_Instructions_
A: Rewrite the paragraph of the review below that begins "According to Boyarin, this dissatisfaction" as a short bulleted list that keeps its main facts.
B: According to the review below, where does Boyarin say the key to Paul's thought is found?
C: Write a continuation of the review of A Radical Jew, starting after its last paragraph.

Commentary Magazine

A Radical Jew, by Daniel Boyarin

The Circumcised Heart

A Radical Jew: Paul and the Politics of Identity.
by Daniel Boyarin.
University of California Press. 366 pp. $35.00.

A Radical Jew is billed as an encounter, on the part of “a practicing Jew, Talmudist, [and] cultural critic,” with “some of the most remarkable texts of Western literature, the Letters of Paul.” Daniel Boyarin, a professor at Berkeley, here attempts not only to explain the conversion of the leading apostle of the early Christian community but to show how the struggles of this erstwhile Jew of the 1st century have much to teach us about our own contemporary quandaries.

The key to Paul’s thought, Boyarin writes, is to be found in an early baptismal formula cited in his Letter to the Galatians (3:28). It reads: “There is neither Jew nor Greek, there is neither slave nor free, there is no male and female, for ye are all one in Christ Jesus.”

From this citation, Boyarin concludes that Paul was deeply troubled by the fact that in the Jewish world as he knew it, all such distinctions, particularly the first, were of paramount significance. Paul’s conversion to Christianity, in this reading, was an expression of distress at the “exclusivist” and “ethnocentric” tendencies of 1st-century Judaism. How can it be, Paul asked himself, that a God who created the entire world could make ethnic distinctions, and show greater concern for one people than for others?

According to Boyarin, this dissatisfaction with Jewish ethnocentrism led Paul to adopt certain strategies to allegorize Israel and the laws that made Israel distinctive. Thus, for the new Paul, God’s love would not be directed to Israel “in the flesh” but to “Israel of the spirit”; the demands made of humanity would include circumcision not of the penis but of the heart; and so on. In this way, Paul could retain his allegiance to the word of God as it was revealed in Scripture and still develop a philosophy in keeping with Hellenistic thought, with its emphasis on universals.

Boyarin next proceeds to show how (some of) the rest of the corpus of letters written by Paul can be illuminated by his insight. In particular, he credits Paul, again on the basis of the formula cited above, with a concern for equality between the sexes. Although there are many famous texts in Paul that would appear to challenge this reading, Boyarin says they only represent a concession to the realities of the time.

_Records provided_
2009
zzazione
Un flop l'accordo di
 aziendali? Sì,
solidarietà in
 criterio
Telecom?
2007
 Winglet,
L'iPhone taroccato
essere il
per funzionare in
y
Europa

_Results by task_
A:
- Boyarin says Paul's dissatisfaction with Jewish ethnocentrism led him to allegorize Israel and the laws that made Israel distinctive.
- God's love would be directed not to Israel "in the flesh" but to "Israel of the spirit."
- Circumcision would be required of the heart, not of the penis.
- Paul could thus stay loyal to the word of God in Scripture while developing a philosophy in keeping with Hellenistic thought and its emphasis on universals.

B: In an early baptismal formula cited in Paul's Letter to the Galatians (3:28).

C:
Throughout, Boyarin makes clear that his is not an exercise in antiquarianism, but rather one that has important repercussions today, and specifically for Jews. In his closing chapter he takes Paul’s critique to heart and attempts to develop an ethics of Jewish identity that will preserve the Jews’ “genealogical” and cultural distinctiveness but will not descend into racist ethnocentrism (read: Zionism). An identity tied to “hegemonic” political power must result, he asserts, in a “moral monstrosity”; if Jews mean “to preserve the positive ethical, political value of Jewish genealogy,” they must divest themselves of the quest for power and self-determination, and instead strive to “preserve their subaltern status”—that is, be dominated by others.



This book abounds with interesting insights into the letters of Paul, as well as with forthright challenges to interpretations of Paul and Judaism that remain mired in anti-Jewish attitudes. But it also embodies much that is wrong with contemporary academic scholarship, not to mention contemporary intellectual life in general.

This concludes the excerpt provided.